WORDS FROM W.W.                                                           September 8, 2013

 

 

     Going through the loss of my mom has been a journey. It has allowed me to see the despair of Jesus in his Garden of Gethsemane darkness. He was utterly and completely alone. His disciples had eyelids heavier than a Sunday morning Baptist listening to a long-winded monotone preacher.

Jesus had no one. No shoulder to lean on, no one to embrace him. No one to pray with him or hold his hand.

And I now know in a very real way how difficult it would have been to go through an experience of loss by myself. The last few days of grieving and mourning has included a long list of journeying companions.

Let me tell you…the kitchen counter at Mom and Dad’s house has resembled a food buffet line without the sneeze guards! Fried chicken, lasagna, meat and cheese tray, veggie tray, vegetable beef soup, chicken casserole, chicken casserole #2, salad, potato salad, cole slaw, chip dip, potato casserole, peach cobbler, apple pie, chocolate cake, brownies, chocolate chip cookies…you get the picture? Food is a consoling agent! Somehow grief is made easier with a chicken leg in your hand.

And the flowers! People sent enough flowers to fill a nursery. Mom loved flowers. Dad’s yard is a picture of gardening excellence. Flowers are expression of love and concern that bring a hint of beauty to a gray moment of life.

At the visitation before Mom’s funeral service there were a multitude of people who kept streaming in to pay their respects. Everyone knew that Mom’s time had come. In fact, the past couple of years were almost like a second epilogue…one more extra that wasn’t needed. But still the people came to say farewell to Mom, and offer condolences to our family. Former neighbors, church folk, workmates, classmates, distant cousins, and people whose paths had crossed at some time with Mom and Dad. I saw my cousin, Annette, who I had not seen in a good forty years, and my cousins Michelle and Matthew that I wish I could have a week with.

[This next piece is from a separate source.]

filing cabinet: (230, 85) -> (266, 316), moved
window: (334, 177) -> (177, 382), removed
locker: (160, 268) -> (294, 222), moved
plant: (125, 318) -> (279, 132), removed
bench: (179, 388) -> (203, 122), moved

Companions for the journey. Encouragers in the midst of discouraging times.

I’ve had people ask me during my years as a pastor “How do people make it through this who have no faith?” I’d revise that question and make it “how do people make it through this who have no faith or friends?” (Food is a bi-product of having friends!)

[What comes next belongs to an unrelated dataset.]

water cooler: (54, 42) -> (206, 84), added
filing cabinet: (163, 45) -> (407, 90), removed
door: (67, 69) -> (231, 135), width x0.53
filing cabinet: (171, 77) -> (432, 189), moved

My best man, Dave Hughes, came by yesterday for a couple of hours. My former partner in ministry, Artie Powers, journeyed down from West Virginia to the visitation and funeral service. My church in Colorado Springs sent flowers. My good friend, Mike Fairchild, who lives outside of Rochester, New York now, and his brother, Mark, sent flowers.

Companions for the journey.

Which takes me back to Jesus! I can’t imagine walking this road alone. It makes his death walk seem even crueler…that there was no one there for him…and yet he continued. Instead of a shoulder to lean on he had a cross he had to bear.